*Problem statement:* From the records below, copy each line that has the word "body" in it.

Stored data:
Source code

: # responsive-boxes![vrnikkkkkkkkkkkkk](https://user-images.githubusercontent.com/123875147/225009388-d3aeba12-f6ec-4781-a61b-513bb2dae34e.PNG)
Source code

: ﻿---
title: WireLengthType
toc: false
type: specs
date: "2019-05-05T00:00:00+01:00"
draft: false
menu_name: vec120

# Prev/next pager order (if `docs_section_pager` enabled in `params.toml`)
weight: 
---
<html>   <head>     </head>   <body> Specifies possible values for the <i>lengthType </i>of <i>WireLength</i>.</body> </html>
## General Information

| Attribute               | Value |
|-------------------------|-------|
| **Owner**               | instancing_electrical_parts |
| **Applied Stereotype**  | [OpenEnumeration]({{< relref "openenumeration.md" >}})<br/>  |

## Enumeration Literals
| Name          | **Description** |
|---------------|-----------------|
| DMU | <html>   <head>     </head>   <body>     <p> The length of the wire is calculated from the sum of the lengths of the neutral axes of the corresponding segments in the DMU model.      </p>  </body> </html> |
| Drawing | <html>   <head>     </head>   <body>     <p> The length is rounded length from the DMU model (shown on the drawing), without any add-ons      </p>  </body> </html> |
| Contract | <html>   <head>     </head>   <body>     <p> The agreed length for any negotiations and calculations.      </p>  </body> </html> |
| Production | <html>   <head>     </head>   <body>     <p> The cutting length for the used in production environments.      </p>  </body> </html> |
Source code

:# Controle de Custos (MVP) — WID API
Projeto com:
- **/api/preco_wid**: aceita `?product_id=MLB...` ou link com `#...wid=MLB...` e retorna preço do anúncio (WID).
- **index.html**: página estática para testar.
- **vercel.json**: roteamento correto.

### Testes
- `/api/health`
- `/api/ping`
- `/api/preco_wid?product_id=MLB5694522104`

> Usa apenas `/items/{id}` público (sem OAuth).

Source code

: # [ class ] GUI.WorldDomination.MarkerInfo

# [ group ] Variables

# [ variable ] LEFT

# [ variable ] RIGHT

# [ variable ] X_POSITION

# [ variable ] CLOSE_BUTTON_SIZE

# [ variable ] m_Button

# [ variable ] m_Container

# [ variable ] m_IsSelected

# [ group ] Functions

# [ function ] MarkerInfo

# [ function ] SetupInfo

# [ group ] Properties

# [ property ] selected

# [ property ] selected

*Result:*
<html>   <head>     </head>   <body> Specifies possible values for the <i>lengthType </i>of <i>WireLength</i>.</body> </html>
| DMU | <html>   <head>     </head>   <body>     <p> The length of the wire is calculated from the sum of the lengths of the neutral axes of the corresponding segments in the DMU model.      </p>  </body> </html> |
| Drawing | <html>   <head>     </head>   <body>     <p> The length is rounded length from the DMU model (shown on the drawing), without any add-ons      </p>  </body> </html> |
| Contract | <html>   <head>     </head>   <body>     <p> The agreed length for any negotiations and calculations.      </p>  </body> </html> |
| Production | <html>   <head>     </head>   <body>     <p> The cutting length for the used in production environments.      </p>  </body> </html> |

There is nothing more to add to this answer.